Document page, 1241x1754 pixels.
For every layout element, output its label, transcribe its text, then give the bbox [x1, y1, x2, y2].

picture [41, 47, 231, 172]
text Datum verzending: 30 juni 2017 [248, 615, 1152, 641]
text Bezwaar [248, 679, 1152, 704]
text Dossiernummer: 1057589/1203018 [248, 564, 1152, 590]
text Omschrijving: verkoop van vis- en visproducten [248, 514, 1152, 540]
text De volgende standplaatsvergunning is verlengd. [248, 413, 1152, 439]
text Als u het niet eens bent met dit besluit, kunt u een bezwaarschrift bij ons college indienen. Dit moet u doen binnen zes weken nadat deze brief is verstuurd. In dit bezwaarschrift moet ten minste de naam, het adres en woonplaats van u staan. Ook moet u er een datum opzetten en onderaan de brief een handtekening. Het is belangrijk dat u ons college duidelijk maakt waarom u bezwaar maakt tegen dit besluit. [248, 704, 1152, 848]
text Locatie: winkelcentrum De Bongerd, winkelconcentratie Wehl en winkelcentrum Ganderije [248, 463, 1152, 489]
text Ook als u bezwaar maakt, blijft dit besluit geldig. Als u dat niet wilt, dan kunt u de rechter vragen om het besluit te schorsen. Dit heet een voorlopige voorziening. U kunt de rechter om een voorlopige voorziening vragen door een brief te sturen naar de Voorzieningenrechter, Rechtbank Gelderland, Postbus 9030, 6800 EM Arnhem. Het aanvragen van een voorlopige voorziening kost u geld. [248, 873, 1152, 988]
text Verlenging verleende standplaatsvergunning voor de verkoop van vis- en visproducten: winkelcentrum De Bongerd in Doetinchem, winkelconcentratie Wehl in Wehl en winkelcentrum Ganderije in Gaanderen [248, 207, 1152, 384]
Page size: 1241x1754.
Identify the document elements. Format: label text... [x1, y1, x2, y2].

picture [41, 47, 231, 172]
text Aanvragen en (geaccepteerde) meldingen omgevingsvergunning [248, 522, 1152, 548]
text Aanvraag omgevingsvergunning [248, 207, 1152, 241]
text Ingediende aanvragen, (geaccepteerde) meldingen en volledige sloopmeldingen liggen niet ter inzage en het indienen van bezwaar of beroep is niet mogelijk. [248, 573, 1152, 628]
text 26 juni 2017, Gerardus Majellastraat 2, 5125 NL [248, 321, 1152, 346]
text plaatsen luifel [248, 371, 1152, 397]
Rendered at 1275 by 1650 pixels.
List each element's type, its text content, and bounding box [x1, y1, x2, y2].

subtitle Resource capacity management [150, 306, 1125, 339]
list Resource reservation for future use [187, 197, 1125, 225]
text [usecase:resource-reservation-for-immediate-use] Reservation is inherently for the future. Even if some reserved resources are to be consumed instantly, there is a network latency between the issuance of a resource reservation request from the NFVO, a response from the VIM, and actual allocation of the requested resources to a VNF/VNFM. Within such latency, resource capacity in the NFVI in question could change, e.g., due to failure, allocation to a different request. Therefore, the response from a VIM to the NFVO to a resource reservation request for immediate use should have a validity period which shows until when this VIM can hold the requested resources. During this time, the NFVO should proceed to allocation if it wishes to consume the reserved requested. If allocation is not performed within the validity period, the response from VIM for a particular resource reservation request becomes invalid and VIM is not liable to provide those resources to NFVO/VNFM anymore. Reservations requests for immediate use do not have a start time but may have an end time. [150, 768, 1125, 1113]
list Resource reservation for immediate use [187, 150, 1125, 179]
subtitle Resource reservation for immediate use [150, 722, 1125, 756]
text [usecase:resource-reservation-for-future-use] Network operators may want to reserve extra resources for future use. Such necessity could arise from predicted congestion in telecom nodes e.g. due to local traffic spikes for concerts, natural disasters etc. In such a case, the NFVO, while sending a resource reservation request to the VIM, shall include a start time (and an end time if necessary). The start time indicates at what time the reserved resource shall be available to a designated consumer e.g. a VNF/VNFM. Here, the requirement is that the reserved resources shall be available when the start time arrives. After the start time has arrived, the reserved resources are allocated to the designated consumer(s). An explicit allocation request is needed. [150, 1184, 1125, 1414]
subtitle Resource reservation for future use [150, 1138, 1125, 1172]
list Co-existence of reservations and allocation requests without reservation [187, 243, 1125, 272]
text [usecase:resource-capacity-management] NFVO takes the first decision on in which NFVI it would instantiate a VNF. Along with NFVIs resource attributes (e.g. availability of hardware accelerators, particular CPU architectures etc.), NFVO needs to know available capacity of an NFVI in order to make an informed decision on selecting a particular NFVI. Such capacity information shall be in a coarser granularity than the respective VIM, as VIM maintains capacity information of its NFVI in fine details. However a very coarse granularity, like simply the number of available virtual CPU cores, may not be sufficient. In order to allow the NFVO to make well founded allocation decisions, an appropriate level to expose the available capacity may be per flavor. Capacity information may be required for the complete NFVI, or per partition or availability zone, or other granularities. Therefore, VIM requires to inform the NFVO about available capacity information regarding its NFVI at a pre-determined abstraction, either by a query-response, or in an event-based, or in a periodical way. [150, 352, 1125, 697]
|---|
TO DO:
Could you retype every line of the items above, character for character?

FINAL RESULT:
Document page, 1241x1754 pixels.
For every layout element, output its label, transcribe its text, then give the bbox [x1, y1, x2, y2].

picture [41, 47, 231, 172]
text Datum verzending: 30 juni 2017 [248, 615, 1152, 641]
text Bezwaar [248, 679, 1152, 704]
text Dossiernummer: 1057589/1203018 [248, 564, 1152, 590]
text Omschrijving: verkoop van vis- en visproducten [248, 514, 1152, 540]
text De volgende standplaatsvergunning is verlengd. [248, 413, 1152, 439]
text Als u het niet eens bent met dit besluit, kunt u een bezwaarschrift bij ons college indienen. Dit moet u doen binnen zes weken nadat deze brief is verstuurd. In dit bezwaarschrift moet ten minste de naam, het adres en woonplaats van u staan. Ook moet u er een datum opzetten en onderaan de brief een handtekening. Het is belangrijk dat u ons college duidelijk maakt waarom u bezwaar maakt tegen dit besluit. [248, 704, 1152, 848]
text Locatie: winkelcentrum De Bongerd, winkelconcentratie Wehl en winkelcentrum Ganderije [248, 463, 1152, 489]
text Ook als u bezwaar maakt, blijft dit besluit geldig. Als u dat niet wilt, dan kunt u de rechter vragen om het besluit te schorsen. Dit heet een voorlopige voorziening. U kunt de rechter om een voorlopige voorziening vragen door een brief te sturen naar de Voorzieningenrechter, Rechtbank Gelderland, Postbus 9030, 6800 EM Arnhem. Het aanvragen van een voorlopige voorziening kost u geld. [248, 873, 1152, 988]
text Verlenging verleende standplaatsvergunning voor de verkoop van vis- en visproducten: winkelcentrum De Bongerd in Doetinchem, winkelconcentratie Wehl in Wehl en winkelcentrum Ganderije in Gaanderen [248, 207, 1152, 384]
Page size: 1241x1754.
Identify the document elements. Format: label text... [x1, y1, x2, y2].

picture [41, 47, 231, 172]
text Aanvragen en (geaccepteerde) meldingen omgevingsvergunning [248, 522, 1152, 548]
text Aanvraag omgevingsvergunning [248, 207, 1152, 241]
text Ingediende aanvragen, (geaccepteerde) meldingen en volledige sloopmeldingen liggen niet ter inzage en het indienen van bezwaar of beroep is niet mogelijk. [248, 573, 1152, 628]
text 26 juni 2017, Gerardus Majellastraat 2, 5125 NL [248, 321, 1152, 346]
text plaatsen luifel [248, 371, 1152, 397]
Rendered at 1275 by 1650 pixels.
List each element's type, its text content, and bounding box [x1, y1, x2, y2].

subtitle Resource capacity management [150, 306, 1125, 339]
list Resource reservation for future use [187, 197, 1125, 225]
text [usecase:resource-reservation-for-immediate-use] Reservation is inherently for the future. Even if some reserved resources are to be consumed instantly, there is a network latency between the issuance of a resource reservation request from the NFVO, a response from the VIM, and actual allocation of the requested resources to a VNF/VNFM. Within such latency, resource capacity in the NFVI in question could change, e.g., due to failure, allocation to a different request. Therefore, the response from a VIM to the NFVO to a resource reservation request for immediate use should have a validity period which shows until when this VIM can hold the requested resources. During this time, the NFVO should proceed to allocation if it wishes to consume the reserved requested. If allocation is not performed within the validity period, the response from VIM for a particular resource reservation request becomes invalid and VIM is not liable to provide those resources to NFVO/VNFM anymore. Reservations requests for immediate use do not have a start time but may have an end time. [150, 768, 1125, 1113]
list Resource reservation for immediate use [187, 150, 1125, 179]
subtitle Resource reservation for immediate use [150, 722, 1125, 756]
text [usecase:resource-reservation-for-future-use] Network operators may want to reserve extra resources for future use. Such necessity could arise from predicted congestion in telecom nodes e.g. due to local traffic spikes for concerts, natural disasters etc. In such a case, the NFVO, while sending a resource reservation request to the VIM, shall include a start time (and an end time if necessary). The start time indicates at what time the reserved resource shall be available to a designated consumer e.g. a VNF/VNFM. Here, the requirement is that the reserved resources shall be available when the start time arrives. After the start time has arrived, the reserved resources are allocated to the designated consumer(s). An explicit allocation request is needed. [150, 1184, 1125, 1414]
subtitle Resource reservation for future use [150, 1138, 1125, 1172]
list Co-existence of reservations and allocation requests without reservation [187, 243, 1125, 272]
text [usecase:resource-capacity-management] NFVO takes the first decision on in which NFVI it would instantiate a VNF. Along with NFVIs resource attributes (e.g. availability of hardware accelerators, particular CPU architectures etc.), NFVO needs to know available capacity of an NFVI in order to make an informed decision on selecting a particular NFVI. Such capacity information shall be in a coarser granularity than the respective VIM, as VIM maintains capacity information of its NFVI in fine details. However a very coarse granularity, like simply the number of available virtual CPU cores, may not be sufficient. In order to allow the NFVO to make well founded allocation decisions, an appropriate level to expose the available capacity may be per flavor. Capacity information may be required for the complete NFVI, or per partition or availability zone, or other granularities. Therefore, VIM requires to inform the NFVO about available capacity information regarding its NFVI at a pre-determined abstraction, either by a query-response, or in an event-based, or in a periodical way. [150, 352, 1125, 697]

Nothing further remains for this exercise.